Every gig calls for a different approach. In a perfect world, I'd cut most everything to tape, bounce it to Pro Tools, and mix from the computer on a nice desk to half-inch tape. But even then, there are records and songs that call for a different approach. There are no absolutes; this is art, not science.
YB: What project have you worked on in the past few months that you were really excited about the results?
Grotto: Yow. That's a tough one; there's so much good stuff going on in this town, it's pretty tough to pick favorites. That said...lemme see...
I've been working off-and-on with Ganggreen for the past several months to piece together a new album; that's been pretty amazing. I've been a huge fan since I was a teenager, so it's sort of a trip to be making a record with them.
I also lucked out into working with Mellow Bravo on a few songs for their new album; if you ask me, those guys are one of the best things going in Boston right now.
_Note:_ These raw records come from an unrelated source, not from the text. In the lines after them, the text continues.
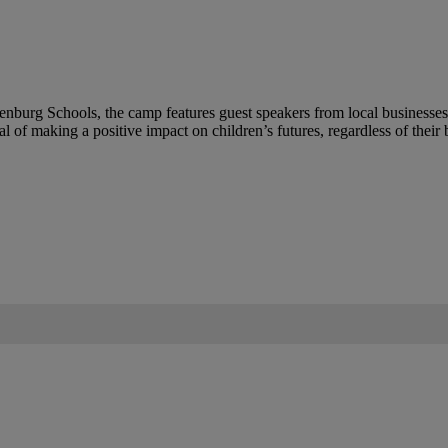
lenburg Schools, the camp features guest speakers from local busine
f making a positive impact on children’s futures, regardless of their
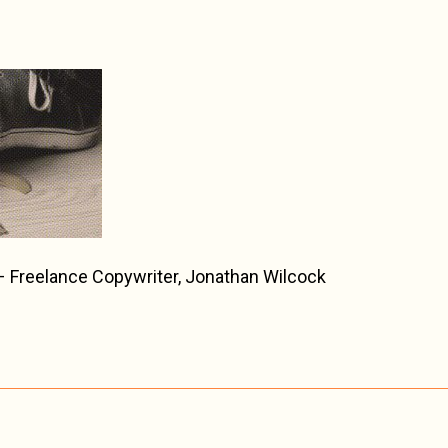
Freelance Copywriter, Jonathan Wilcock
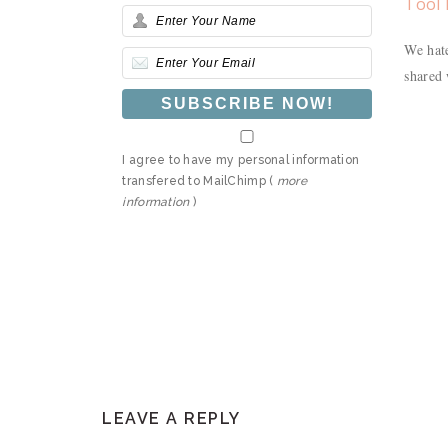
Tool 
We hate
shared 
I agree to have my personal information
transfered to MailChimp (
more
information
)
READER
LEAVE A REPLY
INTERACTIONS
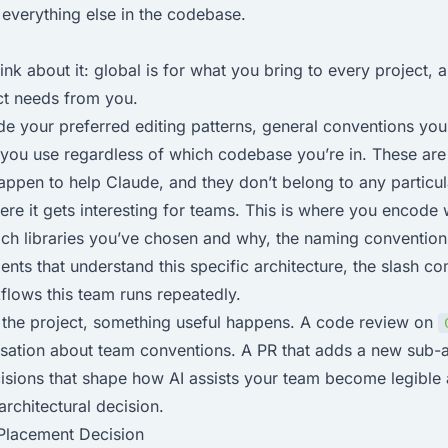
everything else in the codebase.
nk about it: global is for what you bring to every project, a
ct needs from you.
de your preferred editing patterns, general conventions you
 you use regardless of which codebase you’re in. These are
appen to help Claude, and they don’t belong to any particul
ere it gets interesting for teams. This is where you encode 
ich libraries you’ve chosen and why, the naming conventio
ents that understand this specific architecture, the slash 
lows this team runs repeatedly.
n the project, something useful happens. A code review on
ation about team conventions. A PR that adds a new sub-age
isions that shape how AI assists your team become legible
 architectural decision.
a Placement Decision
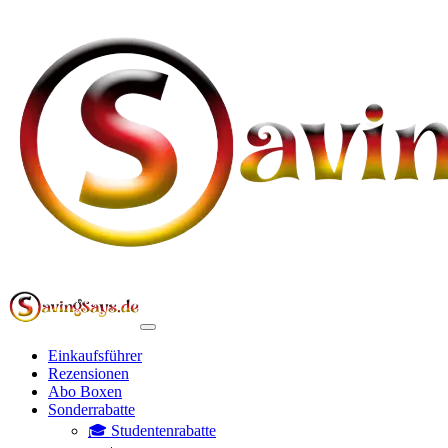
Einkaufsführer
Rezensionen
Abo Boxen
Sonderrabatte
🎓 Studentenrabatte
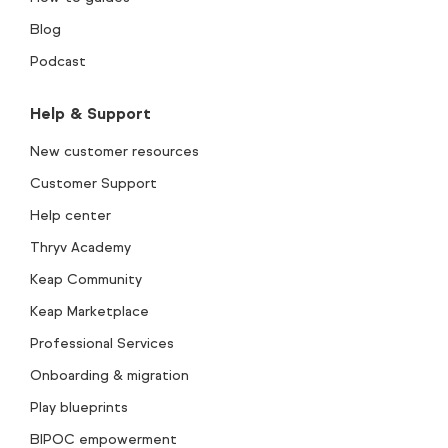
Blog
Podcast
Help & Support
New customer resources
Customer Support
Help center
Thryv Academy
Keap Community
Keap Marketplace
Professional Services
Onboarding & migration
Play blueprints
BIPOC empowerment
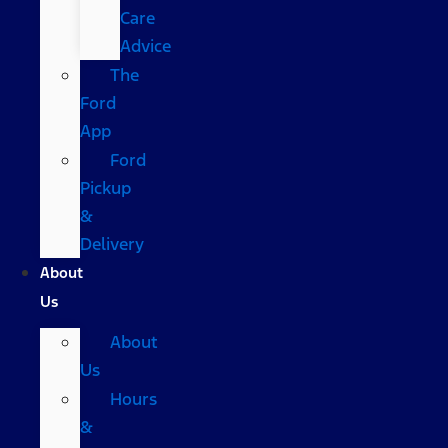
Care
Advice
The
Ford
App
Ford
Pickup
&
Delivery
About
Us
About
Us
Hours
&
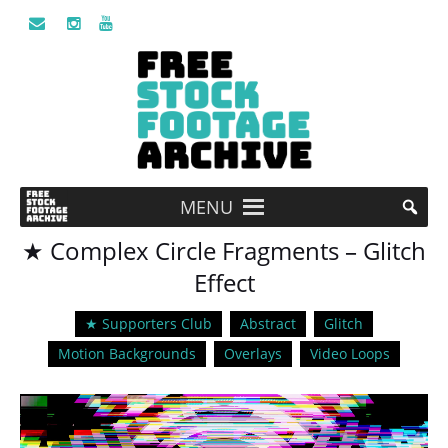
MENU
★ Complex Circle Fragments – Glitch
Effect
★ Supporters Club
Abstract
Glitch
Motion Backgrounds
Overlays
Video Loops
Video
Player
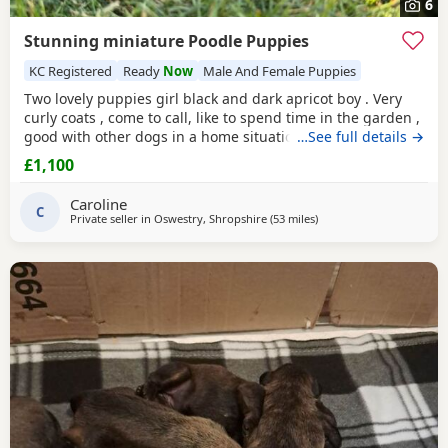
6
Stunning miniature Poodle Puppies
KC Registered
Ready
Now
Male And Female Puppies
Two lovely puppies girl black and dark apricot boy . Very
curly coats , come to call, like to spend time in the garden ,
good with other dogs in a home situation, and they are
…See full details →
super intelligent. Use to toileting outside. Available now
£1,100
Father is KC registered.
Caroline
C
Private seller in
Oswestry, Shropshire
(53 miles
away from Stockport
)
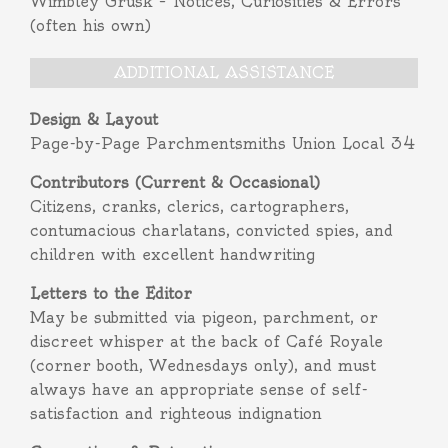
Wimbley Grusk – Notices, Curiosities & Errors
(often his own)
ADDITIONAL ASSISTANCE
Design & Layout
Page-by-Page Parchmentsmiths Union Local 34
Contributors (Current & Occasional)
Citizens, cranks, clerics, cartographers,
contumacious charlatans, convicted spies, and
children with excellent handwriting
Letters to the Editor
May be submitted via pigeon, parchment, or
discreet whisper at the back of Café Royale
(corner booth, Wednesdays only), and must
always have an appropriate sense of self-
satisfaction and righteous indignation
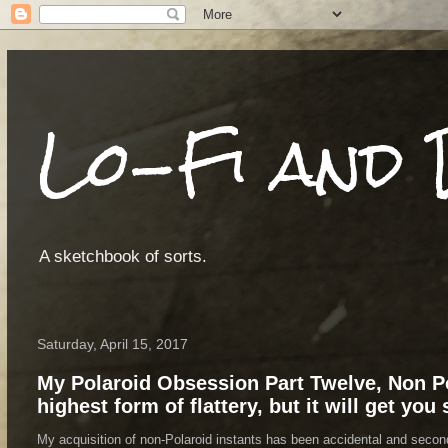
Lo-Fi and 
A sketchbook of sorts.
Saturday, April 15, 2017
My Polaroid Obsession Part Twelve, Non Po
highest form of flattery, but it will get you
My acquisition of non-Polaroid instants has been accidental and secondar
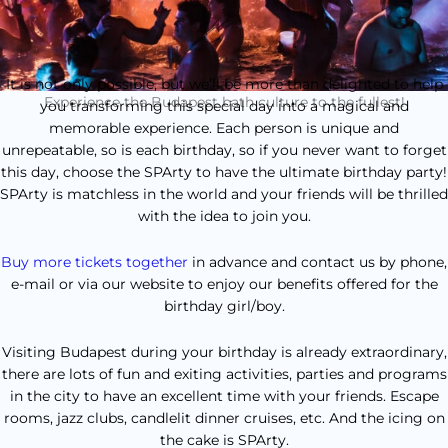
It is not only possible, but we’ll be more than delighted to help
Experience the Budapest bath culture to the fullest!
you transforming this special day into a magical and
memorable experience. Each person is unique and
unrepeatable, so is each birthday, so if you never want to forget
this day, choose the SPArty to have the ultimate birthday party!
SPArty is matchless in the world and your friends will be thrilled
with the idea to join you.
Buy more tickets together
in advance and contact us by phone,
e-mail or via our website to enjoy our benefits offered for the
birthday girl/boy.
Visiting Budapest during your birthday is already extraordinary,
there are lots of fun and exiting activities, parties and programs
in the city to have an excellent time with your friends. Escape
rooms, jazz clubs, candlelit dinner cruises, etc. And the icing on
the cake is SPArty.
Great live show, awesome tunes, and quite possibly the best front-man in town.
As for current projects, I'm just now finishing up an EP for Viva Viva, who -- for my money -- are the best combination of great performers, amazing (and insanely versatile!) songwriters, and just flat out fucking talent that I've ever worked with. These guys should be famous.
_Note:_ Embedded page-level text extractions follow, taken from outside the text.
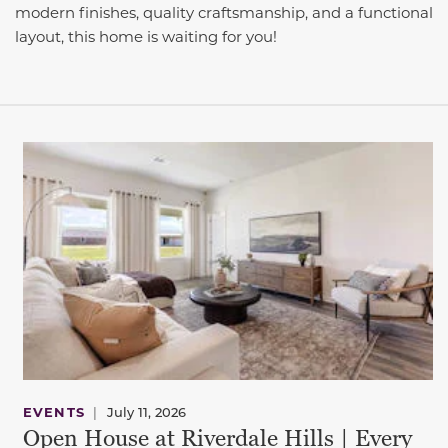
modern finishes, quality craftsmanship, and a functional
layout, this home is waiting for you!
This carousel has previous and next buttons to navigate be
EVENTS
|
July 11, 2026
Open House at Riverdale Hills | Every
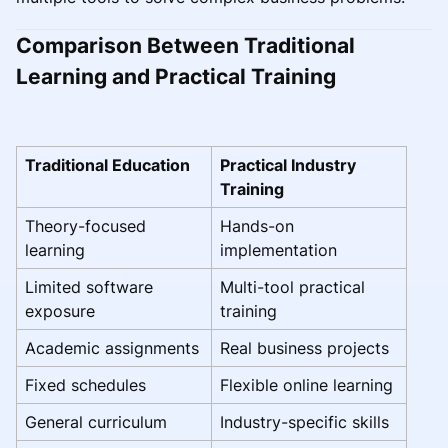
Comparison Between Traditional
Learning and Practical Training
Traditional Education
Practical Industry
Training
Theory-focused
Hands-on
learning
implementation
Limited software
Multi-tool practical
exposure
training
Academic assignments
Real business projects
Fixed schedules
Flexible online learning
General curriculum
Industry-specific skills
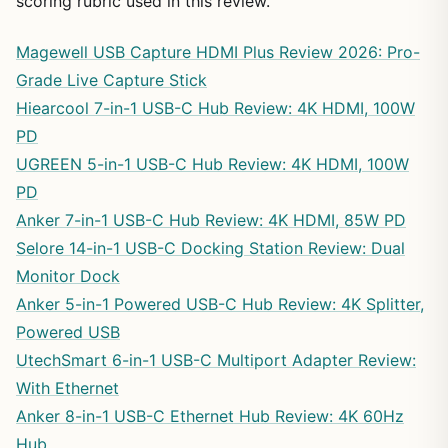
scoring rubric used in this review.
Magewell USB Capture HDMI Plus Review 2026: Pro-
Grade Live Capture Stick
Hiearcool 7-in-1 USB-C Hub Review: 4K HDMI, 100W
PD
UGREEN 5-in-1 USB-C Hub Review: 4K HDMI, 100W
PD
Anker 7-in-1 USB-C Hub Review: 4K HDMI, 85W PD
Selore 14-in-1 USB-C Docking Station Review: Dual
Monitor Dock
Anker 5-in-1 Powered USB-C Hub Review: 4K Splitter,
Powered USB
UtechSmart 6-in-1 USB-C Multiport Adapter Review:
With Ethernet
Anker 8-in-1 USB-C Ethernet Hub Review: 4K 60Hz
Hub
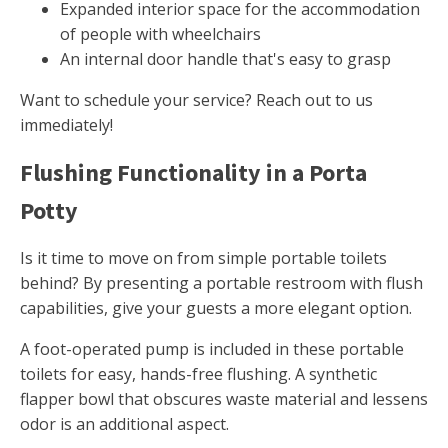
Expanded interior space for the accommodation
of people with wheelchairs
An internal door handle that's easy to grasp
Want to schedule your service? Reach out to us
immediately!
Flushing Functionality in a Porta
Potty
Is it time to move on from simple portable toilets
behind? By presenting a portable restroom with flush
capabilities, give your guests a more elegant option.
A foot-operated pump is included in these portable
toilets for easy, hands-free flushing. A synthetic
flapper bowl that obscures waste material and lessens
odor is an additional aspect.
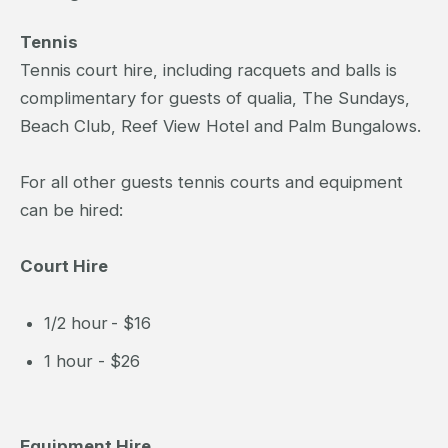
Tennis
Tennis court hire, including racquets and balls is
complimentary for guests of qualia, The Sundays,
Beach Club, Reef View Hotel and Palm Bungalows.
For all other guests tennis courts and equipment
can be hired:
Court Hire
1/2 hour - $16
1 hour - $26
Equipment Hire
And as for sheer breadth of ambition, the record I'm making with Cropduster is just awesome. Huge arrangements, clever and memorable lyrics, and an overall concept that's at once funny (in a bitter, wry sorta way) and provocative. There are songs on this thing that I wake up every morning craving to hear. It's kinda weirdly addictive.
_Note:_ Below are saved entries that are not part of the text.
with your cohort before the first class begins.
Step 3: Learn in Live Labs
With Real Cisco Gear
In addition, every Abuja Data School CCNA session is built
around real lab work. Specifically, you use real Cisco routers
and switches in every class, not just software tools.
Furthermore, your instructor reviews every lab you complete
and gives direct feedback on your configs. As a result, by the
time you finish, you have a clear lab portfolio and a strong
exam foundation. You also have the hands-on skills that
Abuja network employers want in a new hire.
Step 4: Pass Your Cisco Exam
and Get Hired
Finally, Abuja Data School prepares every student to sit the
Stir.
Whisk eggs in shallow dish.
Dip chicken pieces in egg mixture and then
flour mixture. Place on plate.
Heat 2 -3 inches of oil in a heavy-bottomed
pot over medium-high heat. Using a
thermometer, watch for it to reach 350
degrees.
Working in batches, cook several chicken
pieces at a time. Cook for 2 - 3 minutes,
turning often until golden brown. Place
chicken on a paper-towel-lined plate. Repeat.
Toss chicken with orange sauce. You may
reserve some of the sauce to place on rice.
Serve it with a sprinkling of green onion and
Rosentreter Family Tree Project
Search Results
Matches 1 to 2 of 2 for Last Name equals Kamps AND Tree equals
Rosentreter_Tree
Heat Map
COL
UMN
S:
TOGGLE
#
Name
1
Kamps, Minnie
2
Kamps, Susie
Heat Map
YB: You are going to a desert island to record a band and can only bring three mics... what do you pick?
Grotto: Ah, a nerd question! Finally!! Shure SM57, Neumann U47, and Neumann TLM170.
That'll give me lo-fi rock fury, classy vintage goodness, and high-fidelity clean. Everything I need!
YB: With that SM57 you can record and then use it as a hammer to build a getaway boat. Can you describe your recording rooms? Live room ? Control room?
Grotto: The acoustics of the live room, the way the room sounds and more importantly, FEELS, is the absolute greatest asset of Mad Oak. We pride ourselves on the great vibe (coupled with superior acoustics), and that is the single most applauded element of the studio that we hear about from clients of every kind.
We've also got a dead-accurate control room, so that critical decisions can be made without second-guessing.
But the greatest asset is the vibe. Everyone comments on how comfortable the studio is; we strive to avoid the all-too-often clinical/hospital vibe of similarly-high end studios, but maintain a level of quality and amenities that we would want if the roles were reversed and we found ourselves on the other side of the glass.
YB: Where can bands find you; website address, street address, YouTube ETC
Grotto: Our primary "web presence" is Facebook; that address is http://www.facebook.com/pages/Allston-MA/Mad-Oak-Studios/219422046780.
The really cool thing we have going right now is our Live at Mad Oak concert series. Every month, we find a band or artist that we want to share with the world, set them up in the studio in front of a live audience, and document it all with a full-on multitracked recording and multi-camera shoot (care of Mike Gill of Circumvision).
The show is mixed live-to-2 that night, and we provide that recording for free the following day (via our Facebook page), and then go back and pick our favorite tune to remix and cut a video for. That song is then mastered at Peerless Mastering by Jeff Lipton and Maria Rice, and released to our YouTube channel -- which can be found at http://www.youtube.com/user/LiveatMadOakStudio -- as well as our Facebook page.
YB: Any last words?
Grotto: Support local music! Boston is a seriously amazing city for music fans; take advantage of that, and let your local club know you care by going to see all the great bands playing here in town.
Oh, and Bagel Rising rules. Many thanks to them for feeding me each morning
YB: You heard the man, bagels make your music better. Go get those carbs!